Lorenc Tomasz, Glinkowski Wojciech Michał, Gołębiowski Marek
1st Department of Clinical Radiology, Medical University of Warsaw, 02-004 Warsaw, Poland.
Department of Medical Informatics and Telemedicine, Center of Excellence "TeleOrto" for Telediagnostics and Treatment of Disorders and Injuries of the Locomotor System, Medical University of Warsaw, 00-581 Warsaw, Poland.
J Clin Med. 2021 Aug 29;10(17):3884. doi: 10.3390/jcm10173884.
This retrospective observational study was conducted to identify factors associated with low back-related leg pain (LBLP) using axially loaded magnetic resonance imaging (AL-MRI). Ninety patients with low back pain (LBP) underwent AL-MRI of the lumbar spine. A visual analog scale and patient pain drawings were used to evaluate pain intensity and location and determine LBLP cases. The values of AL-MRI findings were analyzed using a logistic regression model with a binary dependent variable equal to one for low back-related leg pain and zero otherwise.
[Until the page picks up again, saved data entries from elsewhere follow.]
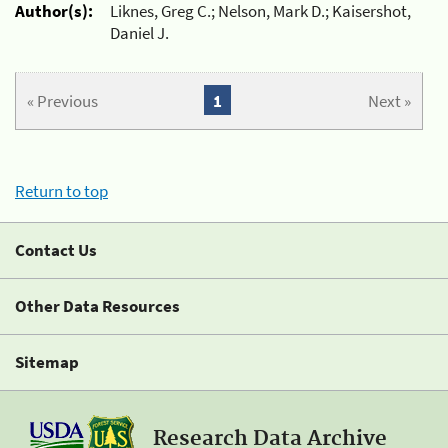
Author(s):
Liknes, Greg C.; Nelson, Mark D.; Kaisershot,
Daniel J.
« Previous
1
Next »
Return to top
Contact Us
Other Data Resources
Sitemap
Research Data Archive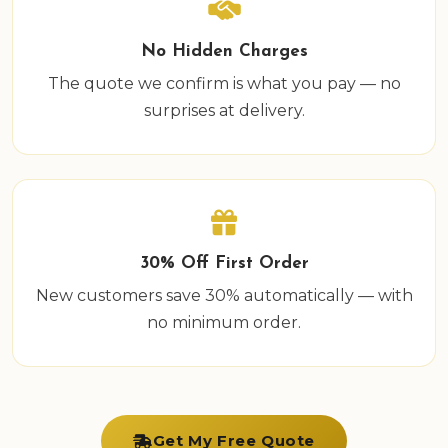
No Hidden Charges
The quote we confirm is what you pay — no
surprises at delivery.
30% Off First Order
New customers save 30% automatically — with
no minimum order.
Get My Free Quote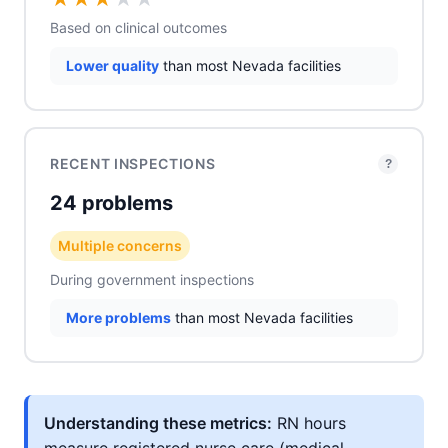
Based on clinical outcomes
Lower quality
than most Nevada facilities
RECENT INSPECTIONS
?
24 problems
Multiple concerns
During government inspections
More problems
than most Nevada facilities
Understanding these metrics:
RN hours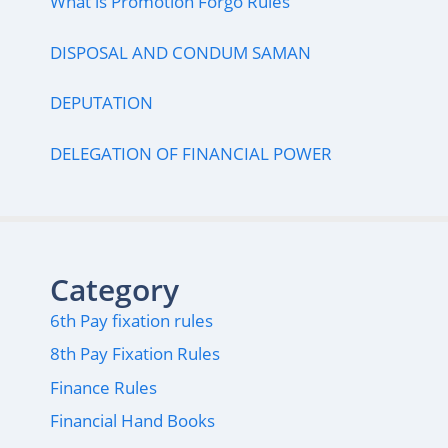
What is Promotion Forgo Rules
DISPOSAL AND CONDUM SAMAN
DEPUTATION
DELEGATION OF FINANCIAL POWER
Category
6th Pay fixation rules
8th Pay Fixation Rules
Finance Rules
Financial Hand Books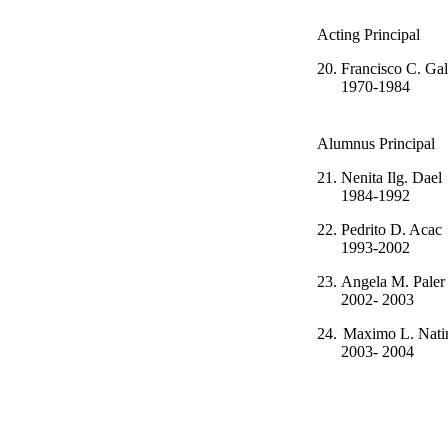
Acting Principal
20.
Francisco C. 
1970-1984
Alumnus Principal
21.
Nenita Il
1984-1992
22.
Pedrito D
1993-2002
23.
Angela M.
2002- 2003
24.
Maximo L. Nat
2003- 2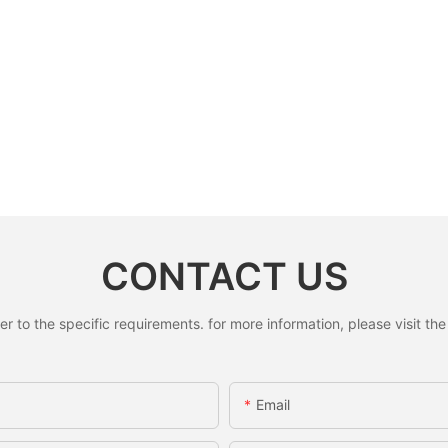
CONTACT US
to the specific requirements. for more information, please visit the w
Email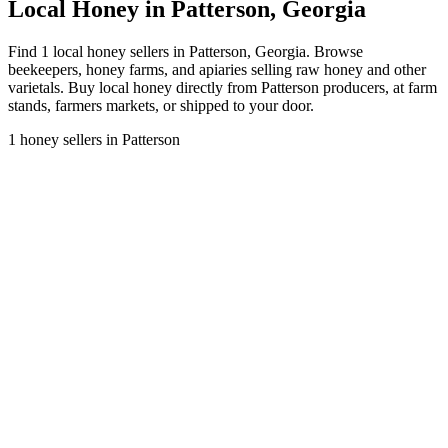
Local Honey in Patterson, Georgia
Find 1 local honey sellers in Patterson, Georgia. Browse
beekeepers, honey farms, and apiaries selling raw honey and other
varietals. Buy local honey directly from Patterson producers, at farm
stands, farmers markets, or shipped to your door.
1 honey sellers in Patterson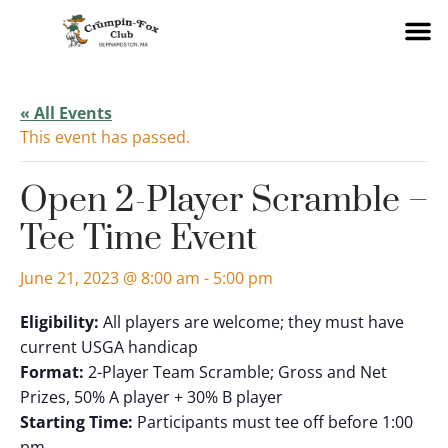
« All Events
This event has passed.
Open 2-Player Scramble –
Tee Time Event
June 21, 2023 @ 8:00 am
-
5:00 pm
Eligibility:
All players are welcome; they must have
current USGA handicap
Format:
2-Player Team Scramble; Gross and Net
Prizes, 50% A player + 30% B player
Starting Time:
Participants must tee off before 1:00
pm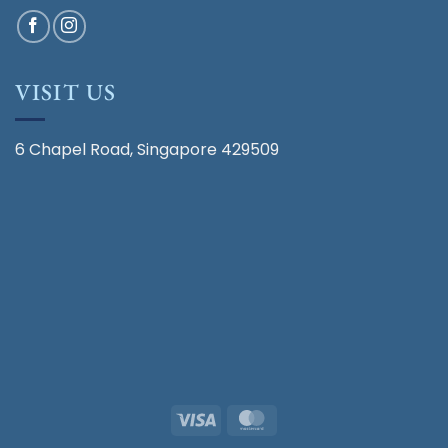
VISIT US
6 Chapel Road, Singapore 429509
Visa
MasterCard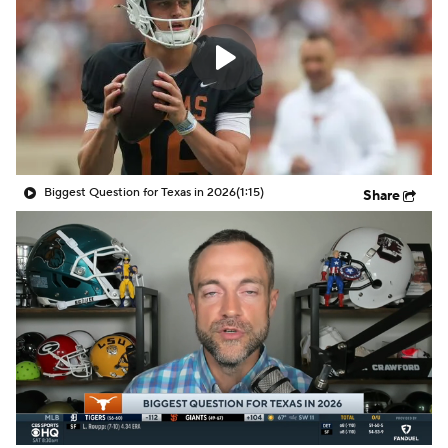
College Shop
StubHub
Biggest Question for Texas in 2026
(1:15)
Share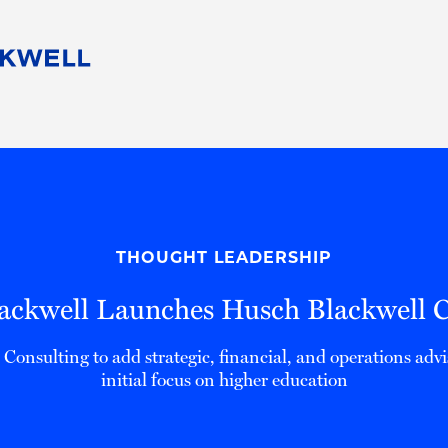
People
Careers
Find Your Legal Professional
10 Reasons 
Corporate Social Responsibility
Attorneys
Diversity, Equity, & Inclusion
Professional
s
HB Communities for Change
Law Studen
Pro Bono
Career Jour
THOUGHT LEADERSHIP
 Consulting
Alumni Network
Professiona
ackwell Launches Husch Blackwell C
onsulting to add strategic, financial, and operations advi
initial focus on higher education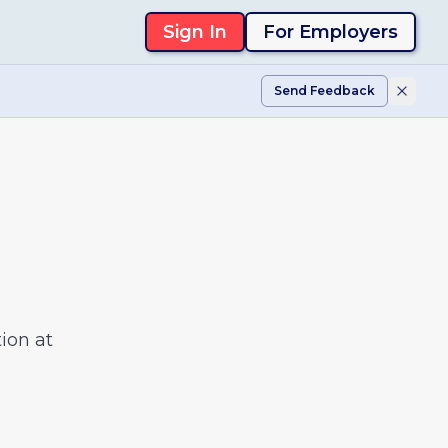
Sign In
For Employers
Send Feedback
ion at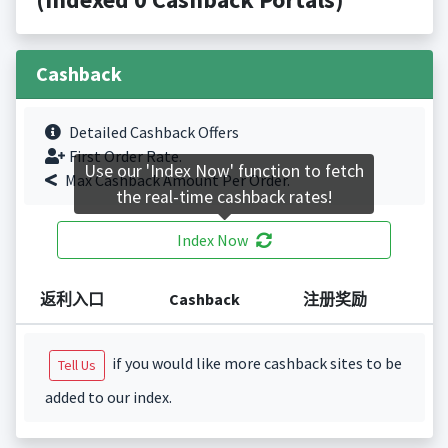
Cashback
Detailed Cashback Offers
First Order Rate.
Use our 'Index Now' function to fetch
Max Cashback Amount Per Order.
the real-time cashback rates!
Index Now
返利入口
Cashback
注册奖励
if you would like more cashback sites to be
Tell Us
added to our index.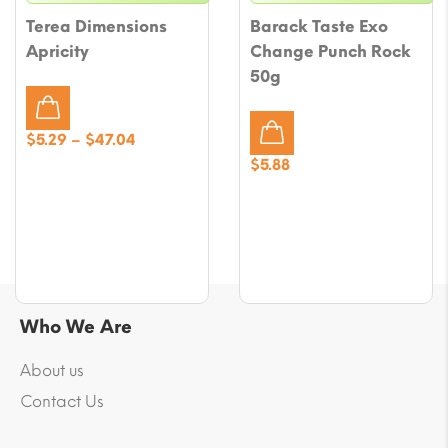
Terea Dimensions
Barack Taste Exo
Apricity
Change Punch Rock
50g
Price
$
5.29
–
$
47.04
range:
$
5.88
$5.29
through
$47.04
Who We Are
About us
Contact Us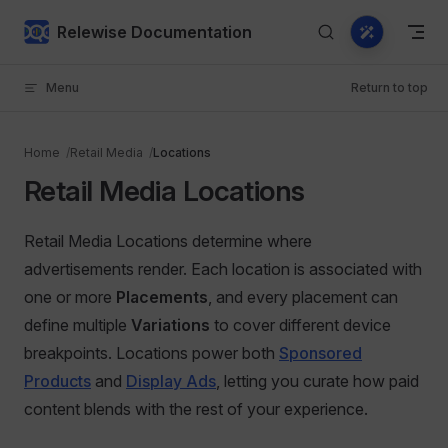
Skip to content
Relewise Documentation
Menu
Return to top
Home
Retail Media
Locations
Retail Media Locations
Retail Media Locations determine where
advertisements render. Each location is associated with
one or more
Placements
, and every placement can
define multiple
Variations
to cover different device
breakpoints. Locations power both
Sponsored
Products
and
Display Ads
, letting you curate how paid
content blends with the rest of your experience.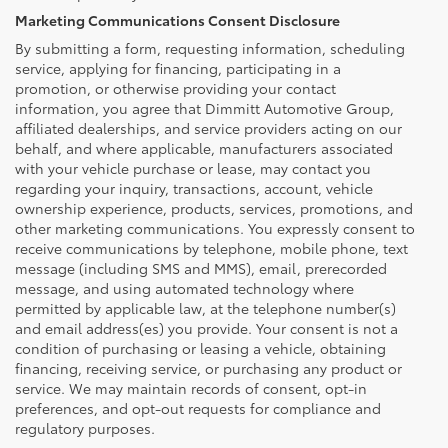
Marketing Communications Consent Disclosure
By submitting a form, requesting information, scheduling
service, applying for financing, participating in a
promotion, or otherwise providing your contact
information, you agree that Dimmitt Automotive Group,
affiliated dealerships, and service providers acting on our
behalf, and where applicable, manufacturers associated
with your vehicle purchase or lease, may contact you
regarding your inquiry, transactions, account, vehicle
ownership experience, products, services, promotions, and
other marketing communications. You expressly consent to
receive communications by telephone, mobile phone, text
message (including SMS and MMS), email, prerecorded
message, and using automated technology where
permitted by applicable law, at the telephone number(s)
and email address(es) you provide. Your consent is not a
condition of purchasing or leasing a vehicle, obtaining
financing, receiving service, or purchasing any product or
service. We may maintain records of consent, opt-in
preferences, and opt-out requests for compliance and
regulatory purposes.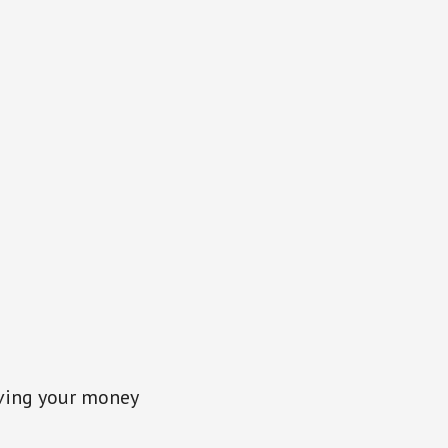
ving your money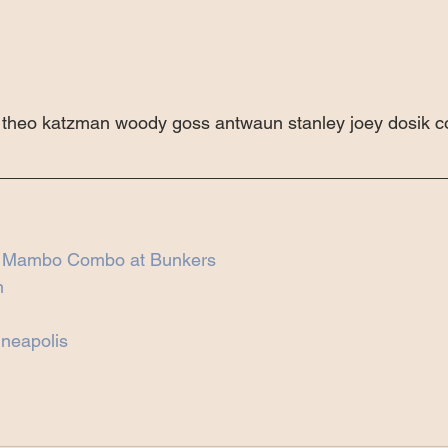
rt theo katzman woody goss antwaun stanley joey dosik 
h Mambo Combo at Bunkers
n
neapolis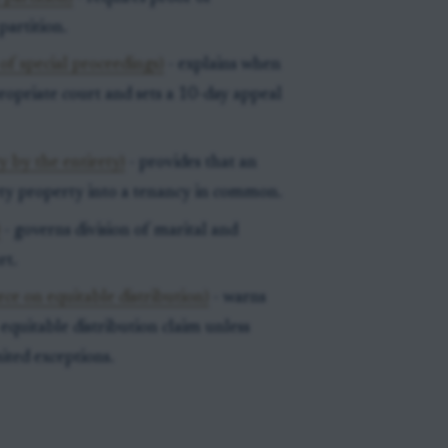
partition.
of special proceedings)
- explains when
propriate court and sets a 10-day appeal
y by the entirety)
- provides that an
ety property into a tenancy in common.
)
- governs division of marital and
rt.
rce on equitable distribution)
- warns
 equitable distribution claim unless
ited exceptions.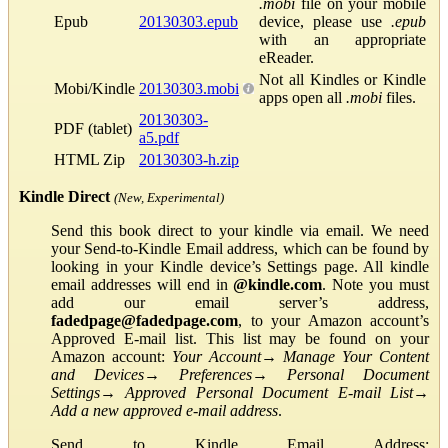
.mobi
file on your mobile
Epub
20130303.epub
device, please use
.epub
with an appropriate
eReader.
Not all Kindles or Kindle
Mobi/Kindle
20130303.mobi
apps open all
.mobi
files.
20130303-
PDF (tablet)
a5.pdf
HTML Zip
20130303-h.zip
Kindle Direct
(New, Experimental)
Send this book direct to your kindle via email. We need
your Send-to-Kindle Email address, which can be found by
looking in your Kindle device’s Settings page. All kindle
email addresses will end in
@kindle.com
. Note you must
add our email server’s address,
fadedpage@fadedpage.com
, to your Amazon account’s
Approved E-mail list. This list may be found on your
Amazon account:
Your Account
→
Manage Your Content
and Devices
→
Preferences
→
Personal Document
Settings
→
Approved Personal Document E-mail List
→
Add a new approved e-mail address
.
Send to Kindle Email Address: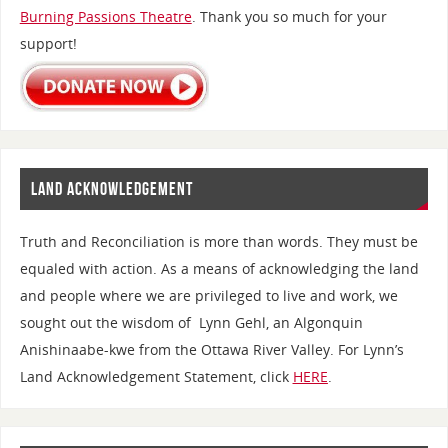
Burning Passions Theatre
. Thank you so much for your
support!
LAND ACKNOWLEDGEMENT
Truth and Reconciliation is more than words. They must be
equaled with action. As a means of acknowledging the land
and people where we are privileged to live and work, we
sought out the wisdom of Lynn Gehl, an Algonquin
Anishinaabe-kwe from the Ottawa River Valley. For Lynn’s
Land Acknowledgement Statement, click
HERE
.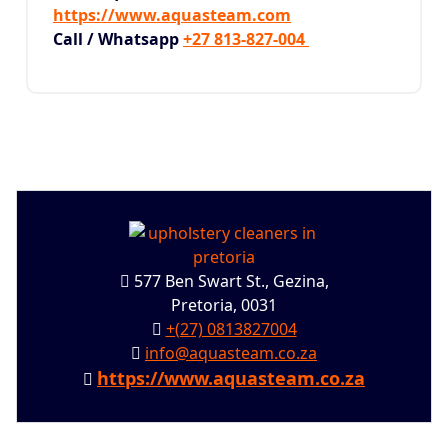
https://www.aquasteam.com
Call / Whatsapp
+27 813-827-004
577 Ben Swart St., Gezina,
Pretoria, 0031
+(27) 0813827004
info@aquasteam.co.za
https://www.aquasteam.co.za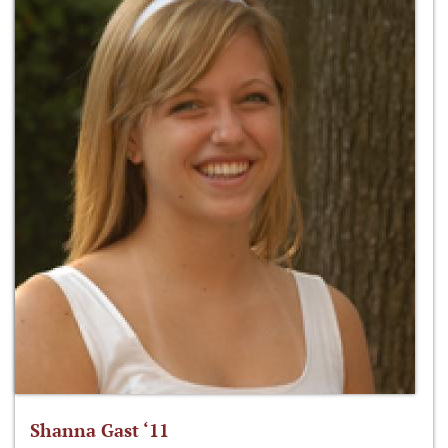
Shanna Gast ‘11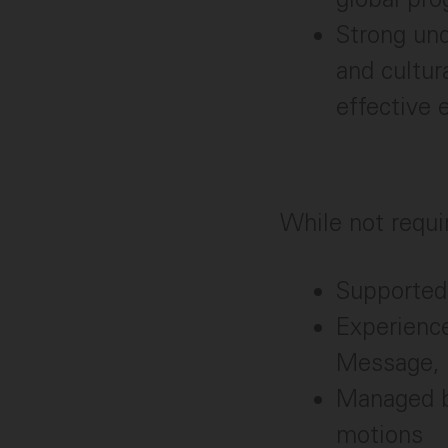
Strong und
and cultur
effective 
While not requir
Supported
Experienc
Message,
Managed bo
motions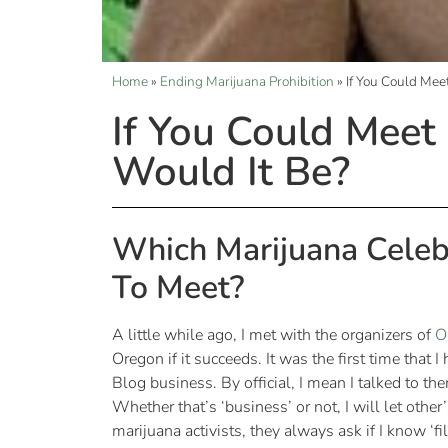
Home
»
Ending Marijuana Prohibition
»
If You Could Me
If You Could Mee
Would It Be?
Which Marijuana Celeb
To Meet?
A little while ago, I met with the organizers of
O
Oregon if it succeeds. It was the first time that 
Blog business. By official, I mean I talked to th
Whether that’s ‘business’ or not, I will let othe
marijuana activists, they always ask if I know ‘f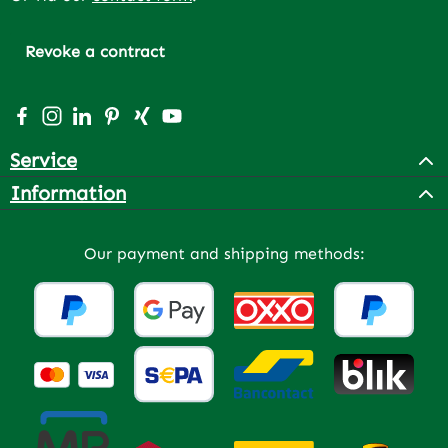
Revoke a contract
Visit us on Facebook – opens in a new browser tab (exter
Check us out on Instagram – opens in a new browser 
Connect with us on LinkedIn – opens in a new bro
Get inspired on Pinterest – opens in a new br
Connect with us on Xing – opens in a new 
Watch our videos on YouTube – opens 
Service
Information
Our payment and shipping methods: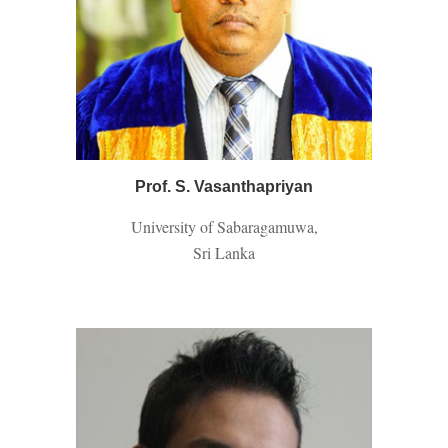
Prof. S. Vasanthapriyan
University of Sabaragamuwa,
Sri Lanka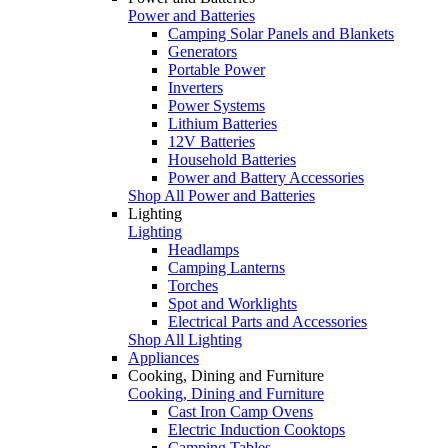
Power and Batteries
Camping Solar Panels and Blankets
Generators
Portable Power
Inverters
Power Systems
Lithium Batteries
12V Batteries
Household Batteries
Power and Battery Accessories
Shop All Power and Batteries
Lighting
Lighting
Headlamps
Camping Lanterns
Torches
Spot and Worklights
Electrical Parts and Accessories
Shop All Lighting
Appliances
Cooking, Dining and Furniture
Cooking, Dining and Furniture
Cast Iron Camp Ovens
Electric Induction Cooktops
Camping Tables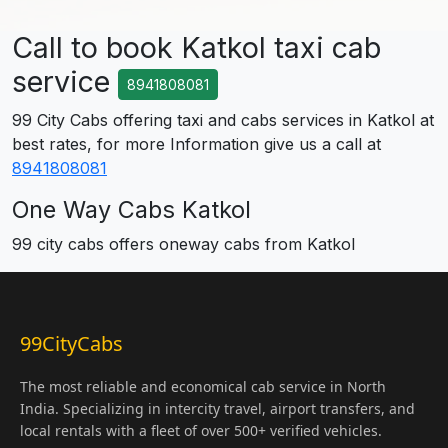
Call to book Katkol taxi cab
service
8941808081
99 City Cabs offering taxi and cabs services in Katkol at
best rates, for more Information give us a call at
8941808081
One Way Cabs Katkol
99 city cabs offers oneway cabs from Katkol
99CityCabs
The most reliable and economical cab service in North
India. Specializing in intercity travel, airport transfers, and
local rentals with a fleet of over 500+ verified vehicles.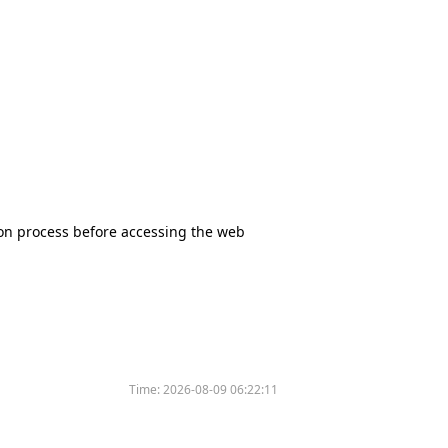
tion process before accessing the web
Time:
2026-08-09 06:22:11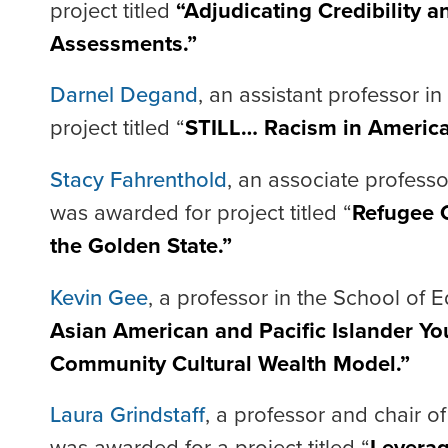
project titled
“Adjudicating Credibility a
Assessments.”
Darnel Degand
, an assistant professor i
project titled “
STILL… Racism in America:
Stacy Fahrenthold
, an associate professo
was awarded for project titled “
Refugee C
the Golden State.”
Kevin Gee
, a professor in the School of E
Asian American and Pacific Islander You
Community Cultural Wealth Model.”
Laura Grindstaff
, a professor and chair o
was awarded for a project titled “
Leverag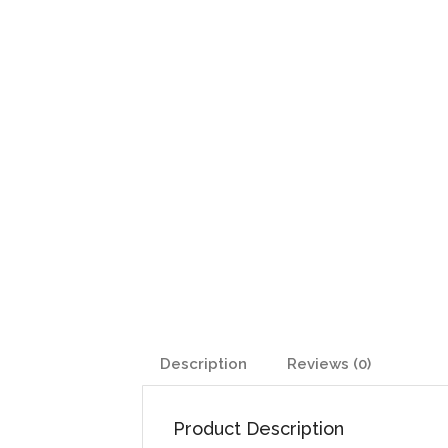
Description
Reviews (0)
Product Description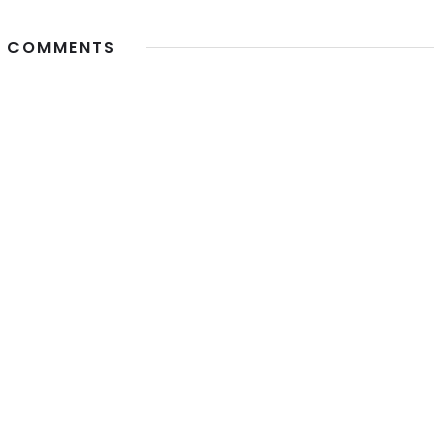
 COMMENTS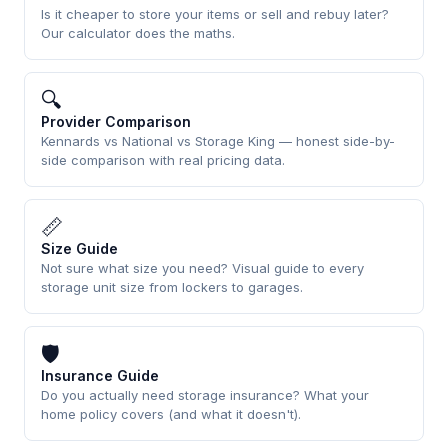
Is it cheaper to store your items or sell and rebuy later?
Our calculator does the maths.
🔍
Provider Comparison
Kennards vs National vs Storage King — honest side-by-
side comparison with real pricing data.
📏
Size Guide
Not sure what size you need? Visual guide to every
storage unit size from lockers to garages.
🛡
Insurance Guide
Do you actually need storage insurance? What your
home policy covers (and what it doesn't).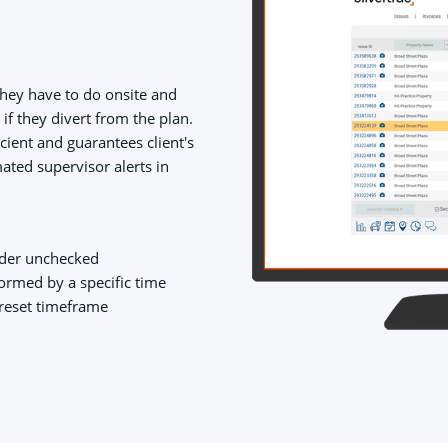
they have to do onsite and
f they divert from the plan.
cient and guarantees client's
ated supervisor alerts in
rder unchecked
ormed by a specific time
preset timeframe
Logistic regression results suggested that intervertebral joint effusion (odds ratio (OR) = 4.58; = 0.035), atypical ligamenta flava (OR = 5.77; = 0.003), and edema of the lumbar intervertebral joint (OR = 6.41; = 0.003) were more likely to be present in LBLP patients. Advanced disc degeneration ( = 0.009) and synovial cysts ( = 0.004) were less frequently observed in LBLP cases. According to the AL-MRI examinations, the odds of having LBLP are more likely if facet effusion, abnormal ligamenta flava, and lumbar facet joint edema are present on imaging than if not. The assessment of lumbar spine morphology in axial loaded MRI adds value to the potential understanding of LBLP, but further longitudinal and loaded-unloaded comparative studies are required to determine the role of acute dynamic changes and instability in LBLP development.
本回顾性观察性研究旨在利用轴向负荷磁共振成像(AL-MRI)确定与下腰部相关腿痛(LBLP)相关的因素。90例腰痛(LBP)患者接受了腰椎的AL-MRI检查。使用视觉模拟量表和患者疼痛图来评估疼痛强度和位置,并确定LBLP病例。使用逻辑回归模型分析AL-MRI检查结果的值,二元因变量在存在下腰部相关腿痛时等于1,否则等于0。逻辑回归结果表明,椎间关节积液(优势比(OR)=4.58;P=0.035)、非典型黄韧带(OR=5.77;P=0.003)和腰椎椎间关节水肿(OR=6.41;P=0.003)在LBLP患者中更可能出现。在LBLP病例中,椎间盘退变晚期(P=0.009)和滑膜囊肿(P=0.004)的观察频率较低。根据AL-MRI检查,与未出现相比,影像学上出现小关节积液、黄韧带异常和腰椎小关节水肿时发生LBLP的几率更高。轴向负荷MRI对腰椎形态的评估有助于对LBLP的潜在理解,但需要进一步的纵向和负荷-非负荷对比研究来确定急性动态变化和不稳定在LBLP发生中的作用。